* [PROBLEM REQUIREMENTS] In the forum thread on flat top saw blades, list each distinct username that appears as a post header, giving each name once.

* [PASSAGE SHOWN]
+---+

You don't need to convert or adapt anything; that's the point I'm trying to make. The blade I mentioned that I got is just a standard thickness body of 2.35mm / Kerf 6.35mm. But you could choose a 2.35mm body and standard width kerf if you wish. The blade I got just fits straight on to a standard arbor. The important thing to recognise is that it's a 'flat top'. I use it for box joints and now get a perfect finish. No more ridges like I had using a ATB blade.I'd always avoided Atkinson Walker because I thought it was out of my price range, but you do get what you pay for and it's excellent quality and I will go back to them when I want my next blade.


----------



## vindaloo (May 30, 2009)

Triple Chip Ground Dewalt 4282

This is the one I've got, not the one mentioned before, checked it yesterday as I had to use it.


----------



## Eazygeezer (Sep 23, 2013)

Hi guys, sorry to revive this again but I'm still looking for a UK flat tooth blade for my dewalt DW745 table saw. I tried Atkinson walker several times, emails, phone calls and they just kept fobbing me off with we will get back to you, after 6 months of this I have given it up as a bad job. 
If someone could post me a link to a UK site that sells one of these I would be eternally grateful


----------



## CharleyL (Feb 28, 2009)

I'm not in the UK, but I think you will doo good if you look through the catalogs of the UK woodworking tool websites for a "ripping blade" of the diameter and arbor size to fit your saw, then look to find one of them with it's tooth grind "FTG" which means Flat Top Grind". It will produce the smoothest square bottom in your saw kerf. The one that I found here was made by Freud and it is cuts a 0.126 wide kerf, but I was looking for 1/8" (0.125) so I settled for it. You may be able to find a UK blade of the same design that cuts a 0.250" kerf and if it's a FTG grind, you will be in business.

Charley


----------



## vindaloo (May 30, 2009)

*Try this one*


----------



## CharleyL (Feb 28, 2009)

vindaloo said:


> *Try this one*




That's one of them.

Charley


----------



## DesertRatTom (Jul 3, 2012)

Joining the discussion late. I solved most of these problems with a 1/4 - 3/8 convertible dado blade by Freud. I'm certain you will be able to find one, probably on Amazon.


----------



## CharleyL (Feb 28, 2009)

+---+

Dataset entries
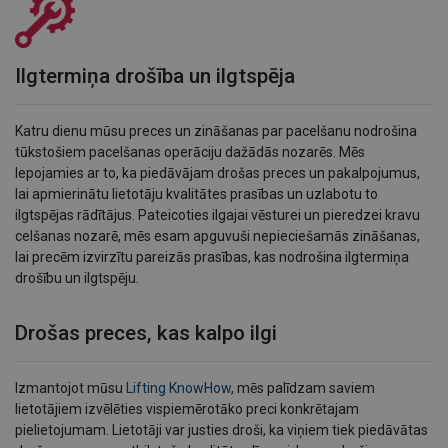
Ilgtermiņa drošība un ilgtspēja
Katru dienu mūsu preces un zināšanas par pacelšanu nodrošina
tūkstošiem pacelšanas operāciju dažādās nozarēs. Mēs
lepojamies ar to, ka piedāvājam drošas preces un pakalpojumus,
lai apmierinātu lietotāju kvalitātes prasības un uzlabotu to
ilgtspējas rādītājus. Pateicoties ilgajai vēsturei un pieredzei kravu
celšanas nozarē, mēs esam apguvuši nepieciešamās zināšanas,
lai precēm izvirzītu pareizās prasības, kas nodrošina ilgtermiņa
drošību un ilgtspēju.
Drošas preces, kas kalpo ilgi
Izmantojot mūsu
Lifting KnowHow
, mēs palīdzam saviem
lietotājiem izvēlēties vispiemērotāko preci konkrētajam
pielietojumam. Lietotāji var justies droši, ka viņiem tiek piedāvātas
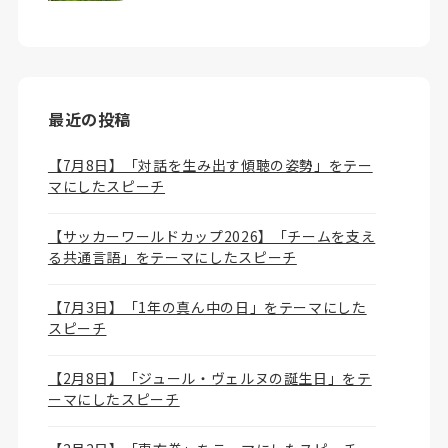
最近の投稿
【7月8日】「対話を生み出す傾聴の姿勢」をテー
マにしたスピーチ
【サッカーワールドカップ2026】「チームを支え
る共通言語」をテーマにしたスピーチ
【7月3日】「1年の真ん中の日」をテーマにした
スピーチ
【2月8日】「ジュール・ヴェルヌの誕生日」をテ
ーマにしたスピーチ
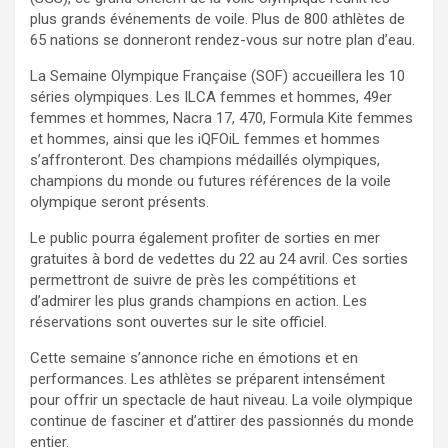
plus grands événements de voile. Plus de 800 athlètes de
65 nations se donneront rendez-vous sur notre plan d’eau.
La Semaine Olympique Française (SOF) accueillera les 10
séries olympiques. Les ILCA femmes et hommes, 49er
femmes et hommes, Nacra 17, 470, Formula Kite femmes
et hommes, ainsi que les iQFOiL femmes et hommes
s’affronteront. Des champions médaillés olympiques,
champions du monde ou futures références de la voile
olympique seront présents.
Le public pourra également profiter de sorties en mer
gratuites à bord de vedettes du 22 au 24 avril. Ces sorties
permettront de suivre de près les compétitions et
d’admirer les plus grands champions en action. Les
réservations sont ouvertes sur le site officiel.
Cette semaine s’annonce riche en émotions et en
performances. Les athlètes se préparent intensément
pour offrir un spectacle de haut niveau. La voile olympique
continue de fasciner et d’attirer des passionnés du monde
entier.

+---+

* [EXERCISE SOLUTION]
vindaloo
Eazygeezer
CharleyL
DesertRatTom